“I see you. I see you. I see you.”
Words spoken to a young man in pain…in the world of fiction. Oh that fiction was reality. Or reality fiction.
My sister told me a few months ago that my parents were planning this big trip for their anniversary next year. They were going to invite our whole family to go to Colorado with them. If we all paid for the plane tickets, they would pick up the rest of the tab. [We haven’t had a vacation as a whole family in more than 20 years.]
Now, a few months later, my sister told me that they have changed their plans and are now planning to go to Jamaica. NOT that they have spoken of this to my brother, my step-sister, or myself yet.
Jamaica. A tropical paradise, right?
I cannot be in such heat. When I get too hot, I grow weak and disoriented.

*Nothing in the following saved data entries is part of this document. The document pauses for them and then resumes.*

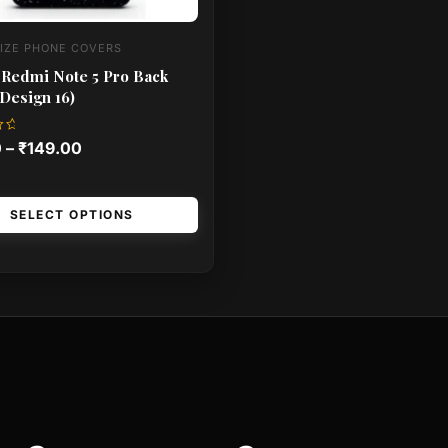
IZE PHONE COVERS
 Redmi Note 5 Pro Back
Design 16)
0
–
₹
149.00
SELECT OPTIONS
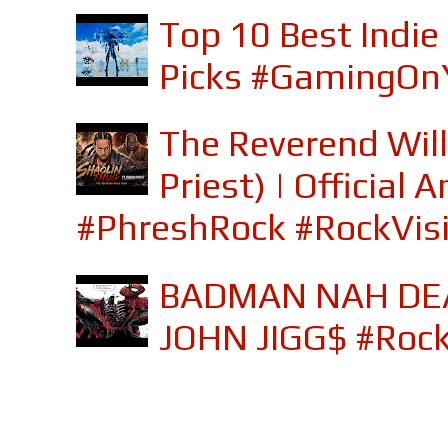
Top 10 Best Indi
Picks #GamingOn
The Reverend Will
Priest) | Officia
#PhreshRock #RockVis
BADMAN NAH DEA
JOHN JIGG$ #Roc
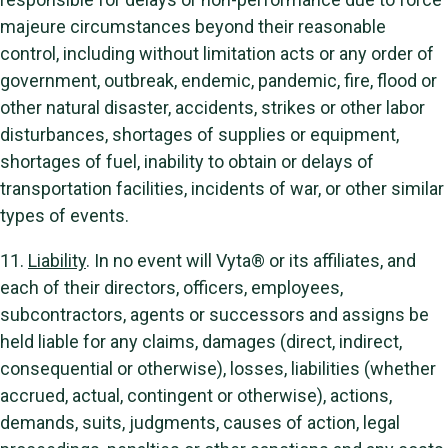
majeure circumstances beyond their reasonable
control, including without limitation acts or any order of
government, outbreak, endemic, pandemic, fire, flood or
other natural disaster, accidents, strikes or other labor
disturbances, shortages of supplies or equipment,
shortages of fuel, inability to obtain or delays of
transportation facilities, incidents of war, or other similar
types of events.
11.
Liability
. In no event will Vyta® or its affiliates, and
each of their directors, officers, employees,
subcontractors, agents or successors and assigns be
held liable for any claims, damages (direct, indirect,
consequential or otherwise), losses, liabilities (whether
accrued, actual, contingent or otherwise), actions,
demands, suits, judgments, causes of action, legal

I sometimes faint.
Water, water, everywhere and not a drop for me.
The last time I was in a pool, I nearly drowned. I had only been diagnosed with multiple sclerosis for a year. I did not think how very many muscles you use in water or how quickly I could become fatigued. My niece, twelve at the time, had to rescue me because the cacophony of the indoor pool kept the lifeguards from hearing our cries for help. I was terrified.
A family vacation in a place that is too hot for me with water activities I could not participate in otherwise.
It hurts that my parents give no thought to my disease. They give no thought to my life or how very much I mask and I compensate for this disease.
Never mind the asthma. Never mind the arthritis.
They do not see me. They do not see me. They do not see me.
I know my heavenly Father does. I know I am seen. But I have not yet learned to let go of the longing for my family to see me…just once.